**PROBLEM REQUIREMENTS:** Please transcribe the records word for word, from their first line through the line containing "name author: (Sw.) Sw.", with both of those lines included.

**INPUT DATA:**
________________________________________
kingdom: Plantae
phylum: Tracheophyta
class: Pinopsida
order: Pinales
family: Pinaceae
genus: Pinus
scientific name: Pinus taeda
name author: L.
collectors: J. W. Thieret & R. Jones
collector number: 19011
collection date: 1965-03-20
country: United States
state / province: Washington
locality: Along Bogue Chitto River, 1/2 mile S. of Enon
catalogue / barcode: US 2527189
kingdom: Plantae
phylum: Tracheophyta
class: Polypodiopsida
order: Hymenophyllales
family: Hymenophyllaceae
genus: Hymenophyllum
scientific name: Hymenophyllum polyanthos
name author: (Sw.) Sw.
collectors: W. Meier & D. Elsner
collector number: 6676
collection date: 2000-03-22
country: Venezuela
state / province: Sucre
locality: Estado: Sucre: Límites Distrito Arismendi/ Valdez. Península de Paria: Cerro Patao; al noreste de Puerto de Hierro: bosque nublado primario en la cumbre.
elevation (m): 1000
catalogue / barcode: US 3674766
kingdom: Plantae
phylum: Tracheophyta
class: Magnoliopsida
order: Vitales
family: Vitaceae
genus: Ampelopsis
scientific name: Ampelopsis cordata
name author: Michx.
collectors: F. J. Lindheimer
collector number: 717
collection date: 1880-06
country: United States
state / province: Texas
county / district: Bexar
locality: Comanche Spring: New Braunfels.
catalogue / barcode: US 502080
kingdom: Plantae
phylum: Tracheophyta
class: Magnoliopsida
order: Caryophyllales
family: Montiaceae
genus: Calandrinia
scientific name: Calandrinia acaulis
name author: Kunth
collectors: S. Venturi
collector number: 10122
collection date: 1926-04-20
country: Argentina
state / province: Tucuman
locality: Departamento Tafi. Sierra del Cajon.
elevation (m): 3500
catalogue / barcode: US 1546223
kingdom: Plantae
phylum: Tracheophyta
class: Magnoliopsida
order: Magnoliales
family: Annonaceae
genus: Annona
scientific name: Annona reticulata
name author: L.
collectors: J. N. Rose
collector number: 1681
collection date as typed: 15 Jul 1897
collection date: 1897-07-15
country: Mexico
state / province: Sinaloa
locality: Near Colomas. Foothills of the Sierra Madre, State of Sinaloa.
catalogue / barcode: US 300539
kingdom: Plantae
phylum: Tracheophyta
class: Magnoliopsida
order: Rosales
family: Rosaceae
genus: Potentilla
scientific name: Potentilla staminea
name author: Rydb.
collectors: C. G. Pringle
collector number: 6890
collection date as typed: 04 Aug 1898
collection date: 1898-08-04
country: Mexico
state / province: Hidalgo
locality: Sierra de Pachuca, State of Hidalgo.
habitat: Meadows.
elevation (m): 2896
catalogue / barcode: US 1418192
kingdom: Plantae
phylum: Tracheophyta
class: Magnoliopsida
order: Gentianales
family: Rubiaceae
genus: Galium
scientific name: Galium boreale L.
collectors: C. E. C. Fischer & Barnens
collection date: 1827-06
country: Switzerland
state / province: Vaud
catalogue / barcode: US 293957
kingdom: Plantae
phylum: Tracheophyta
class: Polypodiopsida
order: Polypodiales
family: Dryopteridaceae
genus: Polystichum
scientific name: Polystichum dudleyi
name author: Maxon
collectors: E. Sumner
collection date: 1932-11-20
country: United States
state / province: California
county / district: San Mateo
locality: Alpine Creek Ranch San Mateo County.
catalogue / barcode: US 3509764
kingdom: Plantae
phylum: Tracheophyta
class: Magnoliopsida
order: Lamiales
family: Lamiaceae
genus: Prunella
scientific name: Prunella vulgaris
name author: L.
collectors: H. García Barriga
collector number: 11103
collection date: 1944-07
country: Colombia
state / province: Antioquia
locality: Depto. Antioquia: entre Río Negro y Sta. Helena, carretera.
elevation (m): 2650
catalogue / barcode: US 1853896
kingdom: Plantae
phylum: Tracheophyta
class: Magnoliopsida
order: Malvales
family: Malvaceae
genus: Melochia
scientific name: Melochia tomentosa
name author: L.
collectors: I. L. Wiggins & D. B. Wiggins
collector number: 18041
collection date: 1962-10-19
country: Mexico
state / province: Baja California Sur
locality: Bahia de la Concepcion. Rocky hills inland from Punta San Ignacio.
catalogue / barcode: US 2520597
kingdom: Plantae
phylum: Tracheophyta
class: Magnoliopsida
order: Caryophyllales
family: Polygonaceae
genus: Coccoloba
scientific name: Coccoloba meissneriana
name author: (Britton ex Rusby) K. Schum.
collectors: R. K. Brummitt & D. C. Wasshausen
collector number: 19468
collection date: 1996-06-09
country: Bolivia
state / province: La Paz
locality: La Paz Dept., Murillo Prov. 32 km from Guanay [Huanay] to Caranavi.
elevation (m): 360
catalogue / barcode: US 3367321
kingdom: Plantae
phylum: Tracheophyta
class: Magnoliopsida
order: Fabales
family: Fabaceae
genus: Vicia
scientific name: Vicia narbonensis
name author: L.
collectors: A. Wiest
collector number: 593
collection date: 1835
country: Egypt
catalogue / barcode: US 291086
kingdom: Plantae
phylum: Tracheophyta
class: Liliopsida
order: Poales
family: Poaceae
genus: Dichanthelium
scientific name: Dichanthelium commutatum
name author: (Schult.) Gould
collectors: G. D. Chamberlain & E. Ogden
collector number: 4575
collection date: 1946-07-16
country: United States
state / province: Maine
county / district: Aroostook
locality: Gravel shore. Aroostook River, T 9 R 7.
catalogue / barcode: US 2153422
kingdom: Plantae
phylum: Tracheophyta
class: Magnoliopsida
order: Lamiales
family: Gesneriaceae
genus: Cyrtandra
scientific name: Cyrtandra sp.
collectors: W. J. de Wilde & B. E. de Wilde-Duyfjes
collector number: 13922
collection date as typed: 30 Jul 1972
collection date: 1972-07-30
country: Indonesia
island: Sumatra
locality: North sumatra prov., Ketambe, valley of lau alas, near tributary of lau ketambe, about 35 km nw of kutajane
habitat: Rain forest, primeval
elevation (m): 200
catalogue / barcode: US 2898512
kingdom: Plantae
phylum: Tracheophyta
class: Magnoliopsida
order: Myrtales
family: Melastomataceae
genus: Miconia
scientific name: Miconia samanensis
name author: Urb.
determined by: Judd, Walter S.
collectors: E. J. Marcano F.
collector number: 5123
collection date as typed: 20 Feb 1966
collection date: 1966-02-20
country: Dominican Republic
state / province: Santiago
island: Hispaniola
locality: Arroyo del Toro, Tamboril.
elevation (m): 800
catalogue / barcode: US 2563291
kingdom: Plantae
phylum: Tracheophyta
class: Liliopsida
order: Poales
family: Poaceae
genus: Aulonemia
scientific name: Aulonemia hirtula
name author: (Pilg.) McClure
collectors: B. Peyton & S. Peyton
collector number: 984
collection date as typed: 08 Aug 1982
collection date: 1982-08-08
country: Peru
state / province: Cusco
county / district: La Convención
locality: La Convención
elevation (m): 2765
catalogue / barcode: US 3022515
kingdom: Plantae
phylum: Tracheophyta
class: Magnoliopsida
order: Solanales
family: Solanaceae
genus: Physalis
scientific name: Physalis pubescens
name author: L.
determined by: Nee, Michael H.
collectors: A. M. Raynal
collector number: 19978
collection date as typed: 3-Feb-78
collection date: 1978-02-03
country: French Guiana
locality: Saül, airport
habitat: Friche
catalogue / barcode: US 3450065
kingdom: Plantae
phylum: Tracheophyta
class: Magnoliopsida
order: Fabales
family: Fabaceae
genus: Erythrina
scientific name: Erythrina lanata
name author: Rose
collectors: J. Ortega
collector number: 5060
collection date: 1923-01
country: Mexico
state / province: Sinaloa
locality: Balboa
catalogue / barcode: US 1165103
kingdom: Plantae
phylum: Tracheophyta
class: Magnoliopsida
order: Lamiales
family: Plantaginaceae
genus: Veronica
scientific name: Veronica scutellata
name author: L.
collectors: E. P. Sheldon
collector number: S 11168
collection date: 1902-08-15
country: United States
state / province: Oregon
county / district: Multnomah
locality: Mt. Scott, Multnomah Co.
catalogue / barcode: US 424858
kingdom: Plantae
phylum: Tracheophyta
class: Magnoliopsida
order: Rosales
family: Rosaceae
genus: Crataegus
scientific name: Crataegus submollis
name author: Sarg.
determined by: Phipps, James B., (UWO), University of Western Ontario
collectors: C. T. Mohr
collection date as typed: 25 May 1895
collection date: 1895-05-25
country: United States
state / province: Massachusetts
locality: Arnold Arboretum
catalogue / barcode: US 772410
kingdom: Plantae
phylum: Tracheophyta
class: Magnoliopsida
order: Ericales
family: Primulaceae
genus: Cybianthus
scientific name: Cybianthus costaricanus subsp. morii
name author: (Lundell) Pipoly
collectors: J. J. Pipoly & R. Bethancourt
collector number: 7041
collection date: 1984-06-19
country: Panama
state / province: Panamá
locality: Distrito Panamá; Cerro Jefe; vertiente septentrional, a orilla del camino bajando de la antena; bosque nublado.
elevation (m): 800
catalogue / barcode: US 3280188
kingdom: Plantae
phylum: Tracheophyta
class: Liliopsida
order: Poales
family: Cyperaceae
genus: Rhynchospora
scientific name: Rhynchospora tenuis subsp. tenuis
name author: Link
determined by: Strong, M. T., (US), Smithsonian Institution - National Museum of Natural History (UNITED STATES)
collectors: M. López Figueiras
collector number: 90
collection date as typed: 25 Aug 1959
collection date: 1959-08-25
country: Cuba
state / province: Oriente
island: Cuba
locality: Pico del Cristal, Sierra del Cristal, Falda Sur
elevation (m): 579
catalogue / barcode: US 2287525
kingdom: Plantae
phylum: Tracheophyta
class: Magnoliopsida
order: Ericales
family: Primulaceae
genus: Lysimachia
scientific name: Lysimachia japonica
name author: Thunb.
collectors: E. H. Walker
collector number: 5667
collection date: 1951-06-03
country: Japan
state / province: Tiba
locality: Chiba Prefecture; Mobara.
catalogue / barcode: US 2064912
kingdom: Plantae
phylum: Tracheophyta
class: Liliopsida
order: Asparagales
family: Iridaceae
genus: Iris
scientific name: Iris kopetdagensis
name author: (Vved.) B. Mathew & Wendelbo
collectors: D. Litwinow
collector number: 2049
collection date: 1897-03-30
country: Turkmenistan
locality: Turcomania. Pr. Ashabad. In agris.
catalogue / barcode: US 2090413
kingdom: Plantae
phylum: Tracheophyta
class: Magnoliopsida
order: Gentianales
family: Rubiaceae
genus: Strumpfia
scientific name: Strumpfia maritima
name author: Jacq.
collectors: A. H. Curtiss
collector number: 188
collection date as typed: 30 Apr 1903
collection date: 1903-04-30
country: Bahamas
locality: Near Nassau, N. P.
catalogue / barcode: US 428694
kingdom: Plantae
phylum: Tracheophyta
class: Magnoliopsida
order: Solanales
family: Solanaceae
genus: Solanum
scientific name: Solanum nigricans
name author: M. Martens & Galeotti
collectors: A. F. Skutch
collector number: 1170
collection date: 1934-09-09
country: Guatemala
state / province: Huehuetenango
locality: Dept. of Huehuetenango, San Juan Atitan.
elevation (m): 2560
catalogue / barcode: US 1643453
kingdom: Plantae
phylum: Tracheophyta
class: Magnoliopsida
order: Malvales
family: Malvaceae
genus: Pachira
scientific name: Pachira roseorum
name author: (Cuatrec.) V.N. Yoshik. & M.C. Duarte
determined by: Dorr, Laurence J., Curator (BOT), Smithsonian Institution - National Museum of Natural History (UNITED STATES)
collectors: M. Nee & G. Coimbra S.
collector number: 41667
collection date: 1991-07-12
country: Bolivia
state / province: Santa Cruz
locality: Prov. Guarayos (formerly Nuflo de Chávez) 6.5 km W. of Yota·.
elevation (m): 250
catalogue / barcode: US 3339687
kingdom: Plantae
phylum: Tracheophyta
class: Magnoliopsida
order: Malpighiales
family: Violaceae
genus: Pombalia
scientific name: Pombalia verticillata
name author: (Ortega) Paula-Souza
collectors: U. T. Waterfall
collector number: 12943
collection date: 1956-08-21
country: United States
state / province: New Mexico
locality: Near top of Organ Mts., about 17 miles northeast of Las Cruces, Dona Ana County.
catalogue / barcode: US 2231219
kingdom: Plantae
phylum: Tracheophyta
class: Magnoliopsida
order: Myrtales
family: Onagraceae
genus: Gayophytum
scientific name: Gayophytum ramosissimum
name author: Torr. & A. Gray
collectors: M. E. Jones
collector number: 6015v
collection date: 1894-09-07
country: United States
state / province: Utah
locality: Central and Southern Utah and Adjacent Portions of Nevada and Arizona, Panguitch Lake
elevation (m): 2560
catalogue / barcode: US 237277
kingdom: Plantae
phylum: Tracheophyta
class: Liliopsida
________________________________________
**RESPONSE TO THIS TASK:**
kingdom: Plantae
phylum: Tracheophyta
class: Pinopsida
order: Pinales
family: Pinaceae
genus: Pinus
scientific name: Pinus taeda
name author: L.
collectors: J. W. Thieret & R. Jones
collector number: 19011
collection date: 1965-03-20
country: United States
state / province: Washington
locality: Along Bogue Chitto River, 1/2 mile S. of Enon
catalogue / barcode: US 2527189
kingdom: Plantae
phylum: Tracheophyta
class: Polypodiopsida
order: Hymenophyllales
family: Hymenophyllaceae
genus: Hymenophyllum
scientific name: Hymenophyllum polyanthos
name author: (Sw.) Sw.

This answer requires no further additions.